The reason is that the physical world is computational hell. Friction, gravity, elasticity, unpredictable light... every interaction with reality is a negotiation with a chaos of variables that no simulation can fully replicate.
Surprisingly, the “global reinforcement learning in robotics market size reached USD 1.82 billion”, and projected to reach an estimated USD 14.98 billion by 2033.
Investors, control and the single-hand problem
So, if the challenges are so fundamental, why do we see these spectacular demonstrations? Why are billions being invested in humanoids that are, at heart, little more than body double actors?
The answer lies with the audience. Those who sign the cheques are not usually experts in control engineering. A venture capitalist understands an exponential growth curve in software performance; they understand much less about the physical limitations of an actuator or the intractability of the contact problem in robotics. It is infinitely easier to sell a PowerPoint with the promise of ‘embodied general AI’ than to explain why a hinge remains an unsolved engineering problem.
What Tesla and other startups are selling is not a product, it is a narrative. A resurrection of the Cartesian dream: the promise that a software ‘soul’ (a giant language model, a neural network) can be downloaded into a body and, as if by magic, bring it to life and give it meaning. In fact, Tesla is now trapped in a single hand problem!
The human hand has 27 degrees of freedom and is controlled by 20 muscles in the hand and 20 muscles in the forearm, with most power developed by forearm muscles and intrinsic hand muscles crucial for fine control. Intrinsic muscles in the hand are essential for fine control and proprioception, crucial for tasks like playing piano or disassembling a car. Tesla Optimus’ hand had 22 dofs. All this requires 80% of engineering difficulty to replicate its versatility and dexterity in a robotic hand.
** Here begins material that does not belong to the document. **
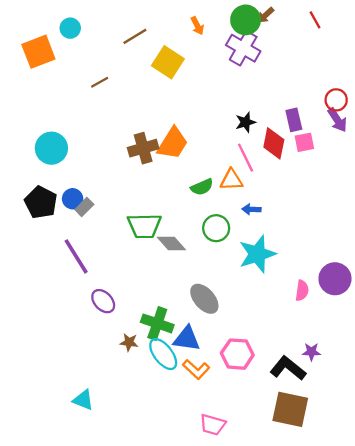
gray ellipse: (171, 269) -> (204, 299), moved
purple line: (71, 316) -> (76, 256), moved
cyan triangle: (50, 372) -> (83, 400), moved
Manufacturing the robotic hand at scale is 100 times harder than designing it, according to Elon Musk, and makes this problem a huge and hierarchical one, since some muscles cannot be moved independently.
But as Gilbert Ryle warned us, this is a category mistake. Intelligence is not a ghost that can be transplanted. It is the result of a body and a brain that have evolved together over millions of years in a constant dance with the brutal and wonderful physics of the real world.
I’m not saying humanoids aren’t going to happen, but there are a lot of challenges to be solved before the economics of humanoids can work out. The progress is amazing but making the value larger than the cost is really hard: folks are going to have to nail both “very low cost robots” and “high productivity speeds”.
The robot that folds our clothes will come, probably. But it will not be the result of miraculous software installed in a pretentious mannequin. It will be the culmination of the work of those forgotten ‘plumbers’ of engineering who struggle with the friction, balance and fragility of a world that cannot be simulated. In the meantime, we will continue to watch a high-tech puppet show, applauding the ghost and pretending not to see the strings. And there’s also an important question left: do people really want humanoids at their homes?
We’ll see.